Items
>> begin

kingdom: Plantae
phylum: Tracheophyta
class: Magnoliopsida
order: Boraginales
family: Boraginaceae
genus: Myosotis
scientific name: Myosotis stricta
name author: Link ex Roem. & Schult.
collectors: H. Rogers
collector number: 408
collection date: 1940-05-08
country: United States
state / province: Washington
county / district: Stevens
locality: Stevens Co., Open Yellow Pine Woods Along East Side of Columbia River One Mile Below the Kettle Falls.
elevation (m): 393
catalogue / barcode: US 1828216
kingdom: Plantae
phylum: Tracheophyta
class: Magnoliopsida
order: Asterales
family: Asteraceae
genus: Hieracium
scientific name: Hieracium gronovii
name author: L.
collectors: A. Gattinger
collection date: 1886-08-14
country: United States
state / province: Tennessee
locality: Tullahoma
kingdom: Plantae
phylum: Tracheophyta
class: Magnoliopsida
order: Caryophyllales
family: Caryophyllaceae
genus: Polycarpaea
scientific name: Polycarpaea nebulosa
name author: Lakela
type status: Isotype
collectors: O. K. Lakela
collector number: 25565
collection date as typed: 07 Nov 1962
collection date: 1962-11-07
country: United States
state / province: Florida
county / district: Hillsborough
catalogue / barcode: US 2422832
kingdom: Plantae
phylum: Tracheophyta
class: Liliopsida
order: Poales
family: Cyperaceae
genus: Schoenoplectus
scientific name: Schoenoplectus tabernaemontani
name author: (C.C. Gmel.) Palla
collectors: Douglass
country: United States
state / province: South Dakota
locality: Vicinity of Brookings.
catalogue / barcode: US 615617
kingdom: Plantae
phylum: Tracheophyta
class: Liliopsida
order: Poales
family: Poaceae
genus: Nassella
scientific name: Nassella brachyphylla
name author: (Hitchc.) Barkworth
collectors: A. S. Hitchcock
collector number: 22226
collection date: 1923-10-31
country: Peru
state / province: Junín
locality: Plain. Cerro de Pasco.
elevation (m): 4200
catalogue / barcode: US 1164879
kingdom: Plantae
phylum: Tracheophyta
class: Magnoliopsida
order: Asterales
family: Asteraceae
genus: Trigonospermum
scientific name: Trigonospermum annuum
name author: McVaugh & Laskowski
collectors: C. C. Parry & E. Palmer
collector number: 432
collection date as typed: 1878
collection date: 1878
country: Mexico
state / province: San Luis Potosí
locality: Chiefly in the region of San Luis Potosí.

>> end

Copy out all the rows above, swapping "locality" for "site" wherever it occurs and leaving everything else unchanged.

kingdom: Plantae
phylum: Tracheophyta
class: Magnoliopsida
order: Boraginales
family: Boraginaceae
genus: Myosotis
scientific name: Myosotis stricta
name author: Link ex Roem. & Schult.
collectors: H. Rogers
collector number: 408
collection date: 1940-05-08
country: United States
state / province: Washington
county / district: Stevens
site: Stevens Co., Open Yellow Pine Woods Along East Side of Columbia River One Mile Below the Kettle Falls.
elevation (m): 393
catalogue / barcode: US 1828216
kingdom: Plantae
phylum: Tracheophyta
class: Magnoliopsida
order: Asterales
family: Asteraceae
genus: Hieracium
scientific name: Hieracium gronovii
name author: L.
collectors: A. Gattinger
collection date: 1886-08-14
country: United States
state / province: Tennessee
site: Tullahoma
kingdom: Plantae
phylum: Tracheophyta
class: Magnoliopsida
order: Caryophyllales
family: Caryophyllaceae
genus: Polycarpaea
scientific name: Polycarpaea nebulosa
name author: Lakela
type status: Isotype
collectors: O. K. Lakela
collector number: 25565
collection date as typed: 07 Nov 1962
collection date: 1962-11-07
country: United States
state / province: Florida
county / district: Hillsborough
catalogue / barcode: US 2422832
kingdom: Plantae
phylum: Tracheophyta
class: Liliopsida
order: Poales
family: Cyperaceae
genus: Schoenoplectus
scientific name: Schoenoplectus tabernaemontani
name author: (C.C. Gmel.) Palla
collectors: Douglass
country: United States
state / province: South Dakota
site: Vicinity of Brookings.
catalogue / barcode: US 615617
kingdom: Plantae
phylum: Tracheophyta
class: Liliopsida
order: Poales
family: Poaceae
genus: Nassella
scientific name: Nassella brachyphylla
name author: (Hitchc.) Barkworth
collectors: A. S. Hitchcock
collector number: 22226
collection date: 1923-10-31
country: Peru
state / province: Junín
site: Plain. Cerro de Pasco.
elevation (m): 4200
catalogue / barcode: US 1164879
kingdom: Plantae
phylum: Tracheophyta
class: Magnoliopsida
order: Asterales
family: Asteraceae
genus: Trigonospermum
scientific name: Trigonospermum annuum
name author: McVaugh & Laskowski
collectors: C. C. Parry & E. Palmer
collector number: 432
collection date as typed: 1878
collection date: 1878
country: Mexico
state / province: San Luis Potosí
site: Chiefly in the region of San Luis Potosí.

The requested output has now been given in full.